Whatever patterns you strengthen will become your habits. In fact, that's the basic principle you're counting on with those flashcards, isn't it? That's really the whole point, right? You're repeating something, with the explicit intent that it gets burned into your brain.
But what if the very thing you were working to make stronger just happened to be a habit that was actually slowing you down? What if you were working to make a hurdle stronger?
>Seeing the word in one language, answering with the translation
It's making you slow. It makes you think slowly, hear slowly, speak slowly. You see 食べれる, connect it to 食べる, then have to translate that to eat.

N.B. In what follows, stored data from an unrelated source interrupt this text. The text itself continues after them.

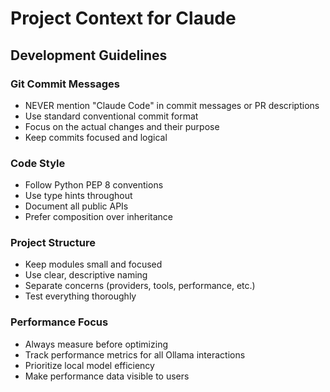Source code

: # Project Context for Claude

## Development Guidelines

### Git Commit Messages
- NEVER mention "Claude Code" in commit messages or PR descriptions
- Use standard conventional commit format
- Focus on the actual changes and their purpose
- Keep commits focused and logical

### Code Style
- Follow Python PEP 8 conventions
- Use type hints throughout
- Document all public APIs
- Prefer composition over inheritance

### Project Structure
- Keep modules small and focused
- Use clear, descriptive naming
- Separate concerns (providers, tools, performance, etc.)
- Test everything thoroughly

### Performance Focus
- Always measure before optimizing
- Track performance metrics for all Ollama interactions
- Prioritize local model efficiency
- Make performance data visible to users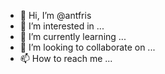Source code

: - 👋 Hi, I’m @antfris
- 👀 I’m  interested in ... 
- 🌱 I’m currently learning ...
- 💞️ I’m looking to collaborate on ...
- 📫 How to reach me ...

<!---
antfris/antfris is a ✨ special ✨ repository because its `README.md` (this file) appears on your GitHub profile.
You can click the Preview link to take a look at your changes.
--->
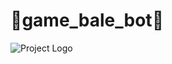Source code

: # 🚀game_bale_bot🚀


![Project Logo](https://example.com/logo.png](https://s8.uupload.ir/files/_44414044-8625-4e35-afdd-93efcfec9098_2ng2.jpeg))
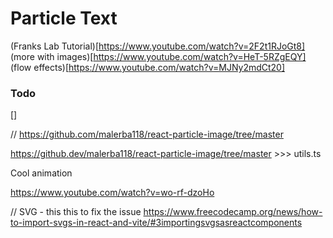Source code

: # Particle Text
(Franks Lab Tutorial)[https://www.youtube.com/watch?v=2F2t1RJoGt8]
(more with images)[https://www.youtube.com/watch?v=HeT-5RZgEQY]
(flow effects)[https://www.youtube.com/watch?v=MJNy2mdCt20]
### Todo
[] 


// https://github.com/malerba118/react-particle-image/tree/master

https://github.dev/malerba118/react-particle-image/tree/master >>> utils.ts


Cool animation 

https://www.youtube.com/watch?v=wo-rf-dzoHo

// SVG - this this to fix the issue
https://www.freecodecamp.org/news/how-to-import-svgs-in-react-and-vite/#3importingsvgsasreactcomponents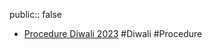 public:: false

- [Procedure Diwali 2023](https://photos.google.com/share/AF1QipO7vUuQboXxS0bAeWh7MJsSB6f6Xz7jU5UVXARhiJzWgmlJ30A46LjUTm2-a62y1A) #Diwali  #Procedure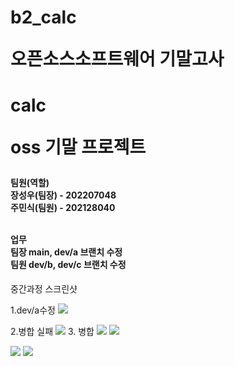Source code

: <h1>b2_calc<br>
<p>오픈소스소프트웨어 기말고사

<h1>calc

oss 기말 프로젝트

<h4>팀원(역할)<br>
장성우(팀장) - 202207048 <br>
주민식(팀원) - 202128040<br>
<br>

업무<br>
    팀장 main, dev/a 브랜치 수정
    <br>팀원 dev/b, dev/c 브랜치 수정
</h4>

중간과정 스크린샷

1.dev/a수정
<img src="images/deva1수정">

2.병합 실패
<img src="images/fail.png">
3. 병합 
<img src="images/merge.png">
<img src="images/merge2.png">

<img src="images/flow.png">
<img src="images/결과.png">

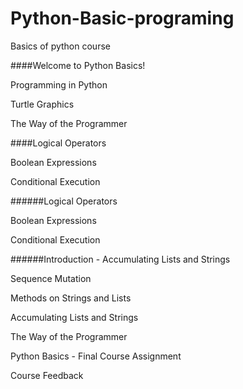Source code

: # Python-Basic-programing
Basics of python course 

####Welcome to Python Basics!

Programming in Python

Turtle Graphics

The Way of the Programmer

####Logical Operators

Boolean Expressions

Conditional Execution



######Logical Operators

Boolean Expressions

Conditional Execution


######Introduction - Accumulating Lists and Strings

Sequence Mutation

Methods on Strings and Lists

Accumulating Lists and Strings

The Way of the Programmer

Python Basics - Final Course Assignment

Course Feedback
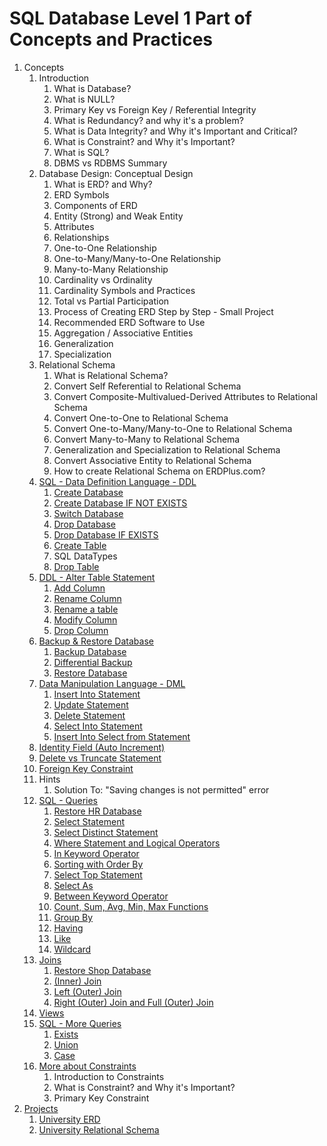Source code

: # SQL Database Level 1 Part of Concepts and Practices

1. Concepts
    1. Introduction
        1. What is Database?
        2. What is NULL?
        3. Primary Key vs Foreign Key / Referential Integrity
        4. What is Redundancy? and why it's a problem?
        5. What is Data Integrity? and Why it's Important and Critical?
        6. What is Constraint? and Why it's Important?
        7. What is SQL?
        8. DBMS vs RDBMS Summary
    2. Database Design: Conceptual Design
        1. What is ERD? and Why?
        2. ERD Symbols
        3. Components of ERD
        4. Entity (Strong) and Weak Entity
        5. Attributes
        6. Relationships
        7. One-to-One Relationship
        8. One-to-Many/Many-to-One Relationship
        9. Many-to-Many Relationship
        10. Cardinality vs Ordinality
        11. Cardinality Symbols and Practices
        12. Total vs Partial Participation
        13. Process of Creating ERD Step by Step - Small Project
        14. Recommended ERD Software to Use
        15. Aggregation / Associative Entities
        16. Generalization
        17. Specialization
    3. Relational Schema
        1. What is Relational Schema?
        2. Convert Self Referential to Relational Schema
        3. Convert Composite-Multivalued-Derived Attributes to Relational Schema
        4. Convert One-to-One to Relational Schema
        5. Convert One-to-Many/Many-to-One to Relational Schema
        6. Convert Many-to-Many to Relational Schema
        7. Generalization and Specialization to Relational Schema
        8. Convert Associative Entity to Relational Schema
        9. How to create Relational Schema on ERDPlus.com?
    4. [SQL - Data Definition Language - DDL](src/_1_concepts/_1_4_sql_data_definition_language_ddl)
        1. [Create Database](src/_1_concepts/_1_4_sql_data_definition_language_ddl/_1_4_1_create_database)
        2. [Create Database IF NOT EXISTS](src/_1_concepts/_1_4_sql_data_definition_language_ddl/_1_4_2_create_database_if_not_exists)
        3. [Switch Database](src/_1_concepts/_1_4_sql_data_definition_language_ddl/_1_4_3_switch_database)
        4. [Drop Database](src/_1_concepts/_1_4_sql_data_definition_language_ddl/_1_4_4_drop_database)
        5. [Drop Database IF EXISTS](src/_1_concepts/_1_4_sql_data_definition_language_ddl/_1_4_5_drop_database_if_exists)
        6. [Create Table](src/_1_concepts/_1_4_sql_data_definition_language_ddl/_1_4_6_create_table)
        7. SQL DataTypes
        8. [Drop Table](src/_1_concepts/_1_4_sql_data_definition_language_ddl/_1_4_8_drop_table)
    5. [DDL - Alter Table Statement](src/_1_concepts/_1_5_ddl_alter_table_statement)
        1. [Add Column](src/_1_concepts/_1_5_ddl_alter_table_statement/_1_5_1_add_column)
        2. [Rename Column](src/_1_concepts/_1_5_ddl_alter_table_statement/_1_5_2_rename_column)
        3. [Rename a table](src/_1_concepts/_1_5_ddl_alter_table_statement/_1_5_3_rename_a_table)
        4. [Modify Column](src/_1_concepts/_1_5_ddl_alter_table_statement/_1_5_4_modify_column)
        5. [Drop Column](src/_1_concepts/_1_5_ddl_alter_table_statement/_1_5_5_delete_column)
    6. [Backup & Restore Database](src/_1_concepts/_1_6_backup_and_restore_database)
        1. [Backup Database](src/_1_concepts/_1_6_backup_and_restore_database/_1_6_1_backup_database)
        2. [Differential Backup](src/_1_concepts/_1_6_backup_and_restore_database/_1_6_2_differential_backup)
        3. [Restore Database](src/_1_concepts/_1_6_backup_and_restore_database/_1_6_3_restore_database)
    7. [Data Manipulation Language - DML](src/_1_concepts/_1_7_data_manipulation_language_dml)
        1. [Insert Into Statement](src/_1_concepts/_1_7_data_manipulation_language_dml/_1_7_1_insert_into_statement)
        2. [Update Statement](src/_1_concepts/_1_7_data_manipulation_language_dml/_1_7_2_update_statement)
        3. [Delete Statement](src/_1_concepts/_1_7_data_manipulation_language_dml/_1_7_3_delete_statement)
        4. [Select Into Statement](src/_1_concepts/_1_7_data_manipulation_language_dml/_1_7_4_select_into_statement)
        5. [Insert Into Select from Statement](src/_1_concepts/_1_7_data_manipulation_language_dml/_1_7_5_select_into_select_from_statement)
    8. [Identity Field (Auto Increment)](src/_1_concepts/_1_8_identity_field)
    9. [Delete vs Truncate Statement](src/_1_concepts/_1_9_delete_vs_truncate_statement)
    10. [Foreign Key Constraint](src/_1_concepts/_1_10_foreign_key_constraint)
    11. Hints
        1. Solution To: "Saving changes is not permitted" error
    12. [SQL - Queries](src/_1_concepts/_1_12_sql_queries)
        1. [Restore HR Database](src/_1_concepts/_1_12_sql_queries/SampleDatbase)
        2. [Select Statement](src/_1_concepts/_1_12_sql_queries/_1_12_2_select_statement)
        3. [Select Distinct Statement](src/_1_concepts/_1_12_sql_queries/_1_12_3_select_distinct_statement)
        4. [Where Statement and Logical Operators](src/_1_concepts/_1_12_sql_queries/_1_12_4_where_statement_and_logical_operators)
        5. [In Keyword Operator](src/_1_concepts/_1_12_sql_queries/_1_12_5_in_keyowrd_operator)
        6. [Sorting with Order By](src/_1_concepts/_1_12_sql_queries/_1_12_6_sorting_with_order_by)
        7. [Select Top Statement](src/_1_concepts/_1_12_sql_queries/_1_12_7_select_top_statement)
        8. [Select As](src/_1_concepts/_1_12_sql_queries/_1_12_8_select_as)
        9. [Between Keyword Operator](src/_1_concepts/_1_12_sql_queries/_1_12_9_between_keyword_operator)
        10. [Count, Sum, Avg, Min, Max Functions](src/_1_concepts/_1_12_sql_queries/_1_12_10_count_and_sum_and_avg_and_min_and_max_functions)
        11. [Group By](src/_1_concepts/_1_12_sql_queries/_1_12_11_group_by)
        12. [Having](src/_1_concepts/_1_12_sql_queries/_1_12_12_having)
        13. [Like](src/_1_concepts/_1_12_sql_queries/_1_12_13_like)
        14. [Wildcard](src/_1_concepts/_1_12_sql_queries/_1_12_14_wildcard)
    13. [Joins](src/_1_concepts/_1_13_joins)
        1. [Restore Shop Database](src/_1_concepts/_1_13_joins/SampleDatbase)
        2. [(Inner) Join](src/_1_concepts/_1_13_joins/_1_13_2_inner_join)
        3. [Left (Outer) Join](src/_1_concepts/_1_13_joins/_1_13_3_left_outer_join)
        4. [Right (Outer) Join and Full (Outer) Join](src/_1_concepts/_1_13_joins/_1_13_4_right_outer_join_and_full_outer_join)
    14. [Views](src/_1_concepts/_1_14_views)
    15. [SQL - More Queries](src/_1_concepts/_1_15_sql_queries)
        1. [Exists](src/_1_concepts/_1_15_sql_queries/_1_15_1_exists)
        2. [Union](src/_1_concepts/_1_15_sql_queries/_1_15_2_union)
        3. [Case](src/_1_concepts/_1_15_sql_queries/_1_15_3_case)
    16. [More about Constraints](src/_1_concepts/_1_16_more_about_constraints)
        1. Introduction to Constraints
        2. What is Constraint? and Why it's Important?
        3. Primary Key Constraint
2. [Projects](src/_2_projects)
    1. [University ERD](src/_2_projects/_2_1_university_erd)
    2. [University Relational Schema](src/_2_projects/_2_2_university_relational_schema)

The other bad side-effect of learning from flashcards is that they encourage you to believe in one-to-one translation. They make you narrow-minded and unaware of the language you think you're learning. When you learn a foreign word and an English word together, and burn them together in your mind as a pair, you create the illusion of a world where every language is exactly the same, just with different words. But that world doesn't actually exist.
Also, 食べる, 食べた, etc., are all held in the same lexeme but they are stored as separate word-forms, and each word-form is stored separated from each other. You can't just learn 食べる, some grammar rules, and automatically have all of the forms in your head. You need to learn them all separately.

Nobody should ever use flash cards for anything, and extensive grammar study is bad too.